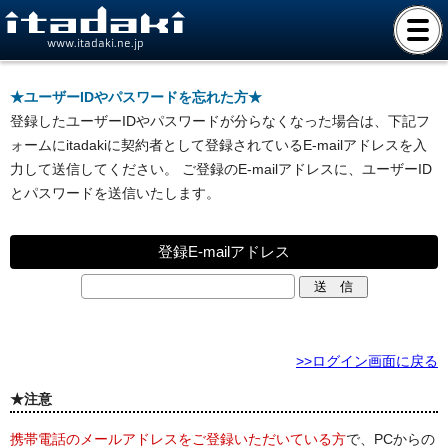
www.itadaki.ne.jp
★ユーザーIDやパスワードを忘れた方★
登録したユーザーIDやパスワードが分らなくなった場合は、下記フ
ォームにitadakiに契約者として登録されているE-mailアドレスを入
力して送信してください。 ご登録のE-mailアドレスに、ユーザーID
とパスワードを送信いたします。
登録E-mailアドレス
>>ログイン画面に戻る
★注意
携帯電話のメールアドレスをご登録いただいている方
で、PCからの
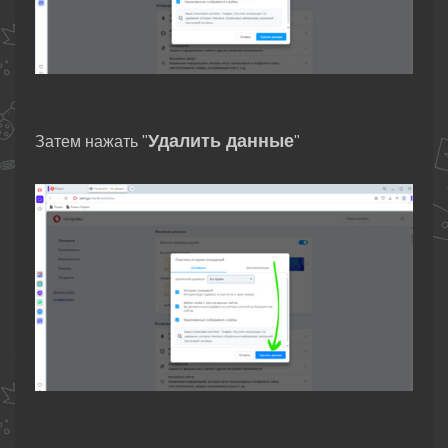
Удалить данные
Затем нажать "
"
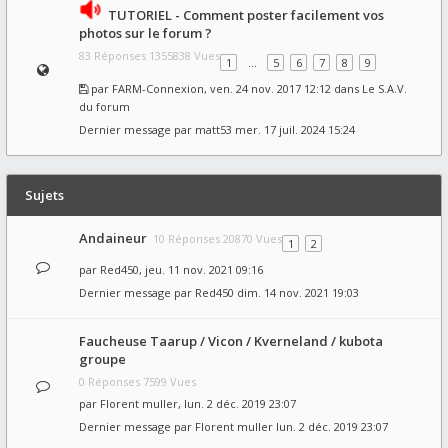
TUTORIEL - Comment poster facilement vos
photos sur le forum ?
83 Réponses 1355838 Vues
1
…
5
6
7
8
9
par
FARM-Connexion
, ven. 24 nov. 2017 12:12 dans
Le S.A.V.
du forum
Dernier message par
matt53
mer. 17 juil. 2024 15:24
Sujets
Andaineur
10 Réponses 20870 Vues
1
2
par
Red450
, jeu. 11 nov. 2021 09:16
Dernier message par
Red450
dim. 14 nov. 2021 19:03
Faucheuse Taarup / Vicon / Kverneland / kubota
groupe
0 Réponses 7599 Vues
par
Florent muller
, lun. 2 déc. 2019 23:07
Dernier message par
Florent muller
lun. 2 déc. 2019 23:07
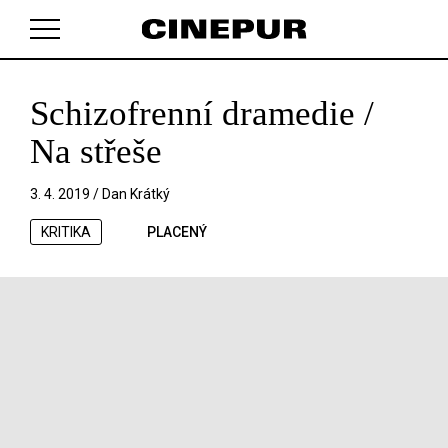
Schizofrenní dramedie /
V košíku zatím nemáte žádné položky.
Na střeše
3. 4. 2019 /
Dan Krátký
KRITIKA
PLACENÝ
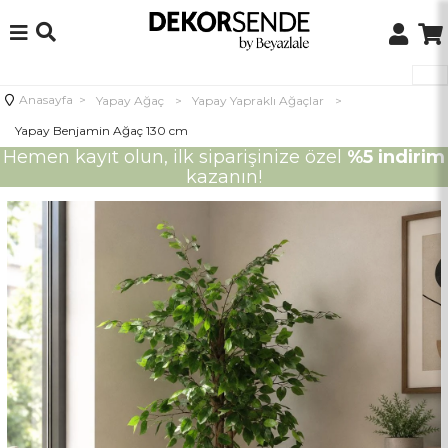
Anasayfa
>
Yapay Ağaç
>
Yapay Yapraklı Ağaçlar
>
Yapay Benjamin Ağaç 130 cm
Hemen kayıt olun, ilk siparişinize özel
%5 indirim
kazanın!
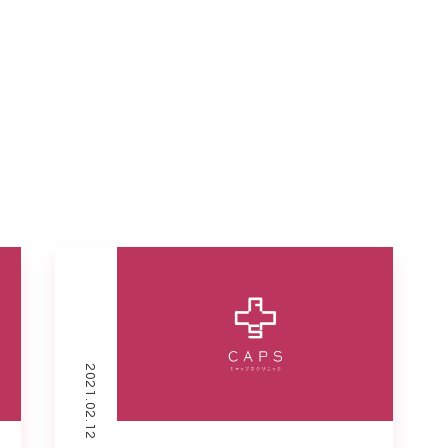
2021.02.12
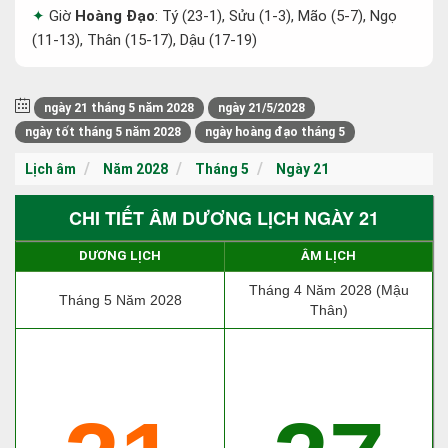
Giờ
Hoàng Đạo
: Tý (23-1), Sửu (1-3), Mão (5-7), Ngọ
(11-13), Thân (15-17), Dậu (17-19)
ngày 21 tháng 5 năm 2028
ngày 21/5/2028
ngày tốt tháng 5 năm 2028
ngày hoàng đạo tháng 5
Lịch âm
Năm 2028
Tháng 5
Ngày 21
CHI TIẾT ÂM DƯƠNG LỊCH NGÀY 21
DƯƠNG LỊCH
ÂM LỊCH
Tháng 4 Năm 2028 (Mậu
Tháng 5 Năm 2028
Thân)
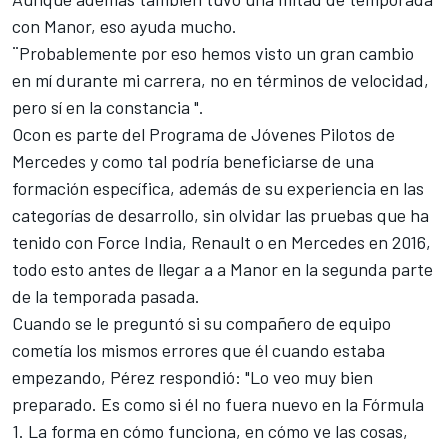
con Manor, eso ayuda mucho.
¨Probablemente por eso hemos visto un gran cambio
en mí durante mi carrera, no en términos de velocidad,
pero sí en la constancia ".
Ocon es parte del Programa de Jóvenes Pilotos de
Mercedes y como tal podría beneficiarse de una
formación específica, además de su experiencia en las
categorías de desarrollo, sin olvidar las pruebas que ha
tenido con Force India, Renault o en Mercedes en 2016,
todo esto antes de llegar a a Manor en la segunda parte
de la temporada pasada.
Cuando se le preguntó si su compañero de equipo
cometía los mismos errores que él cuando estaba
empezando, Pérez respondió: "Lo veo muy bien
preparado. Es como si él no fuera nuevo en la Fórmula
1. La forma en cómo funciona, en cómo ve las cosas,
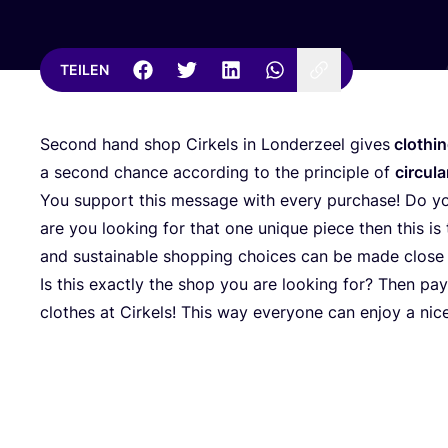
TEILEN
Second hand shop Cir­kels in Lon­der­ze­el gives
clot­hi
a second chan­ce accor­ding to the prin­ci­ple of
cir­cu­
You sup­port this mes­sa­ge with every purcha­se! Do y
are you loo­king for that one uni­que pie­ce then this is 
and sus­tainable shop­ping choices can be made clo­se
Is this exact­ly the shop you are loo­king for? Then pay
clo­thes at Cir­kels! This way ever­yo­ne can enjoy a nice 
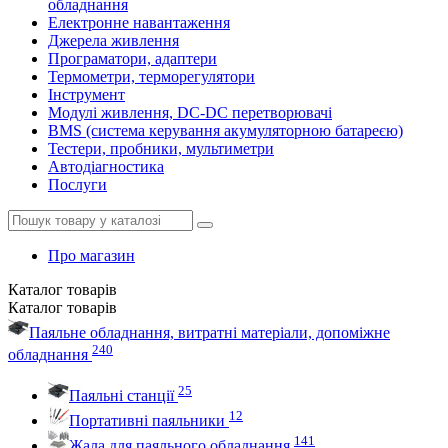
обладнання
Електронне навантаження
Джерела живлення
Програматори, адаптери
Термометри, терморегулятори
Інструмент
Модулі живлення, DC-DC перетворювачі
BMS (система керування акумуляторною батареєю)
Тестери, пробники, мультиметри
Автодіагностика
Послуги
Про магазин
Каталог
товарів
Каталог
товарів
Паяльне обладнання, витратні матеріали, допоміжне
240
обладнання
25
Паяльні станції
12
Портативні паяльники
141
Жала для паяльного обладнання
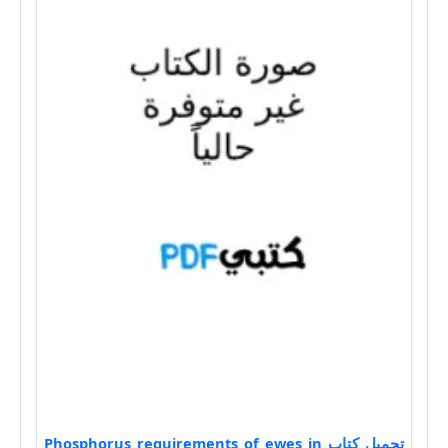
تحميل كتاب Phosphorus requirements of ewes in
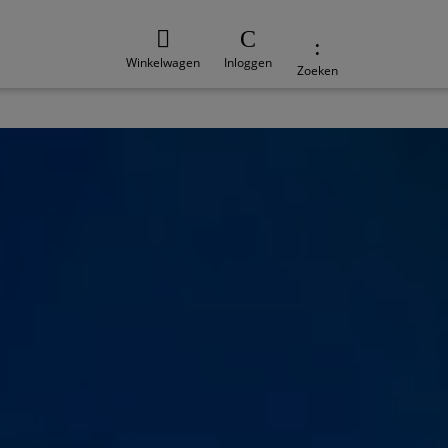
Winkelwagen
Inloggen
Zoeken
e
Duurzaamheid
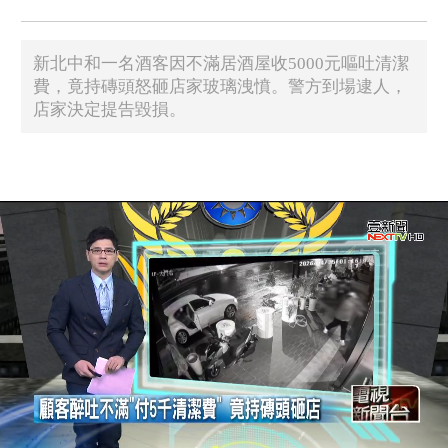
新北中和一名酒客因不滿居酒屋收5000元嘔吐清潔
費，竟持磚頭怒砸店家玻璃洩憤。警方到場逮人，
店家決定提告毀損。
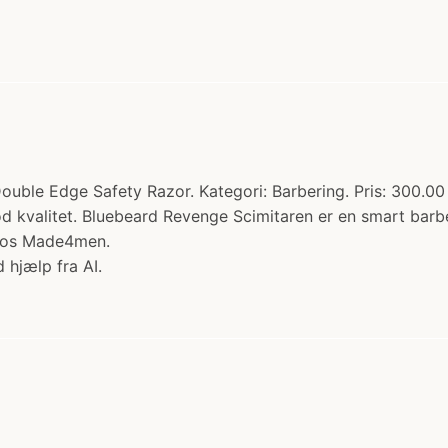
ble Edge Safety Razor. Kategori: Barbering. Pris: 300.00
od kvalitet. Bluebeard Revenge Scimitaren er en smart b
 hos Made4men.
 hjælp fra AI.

TASK STATEMENT: Rewrite the lines from the one containing "ble Edge Safety" through the end of the lines, swapping "Kategori" for "Category" and leaving everything else as it is.

ANSWER AREA:
ble Edge Safety Razor. Category: Barbering. Pris: 300.00
od kvalitet. Bluebeard Revenge Scimitaren er en smart b
 hos Made4men.
 hjælp fra AI.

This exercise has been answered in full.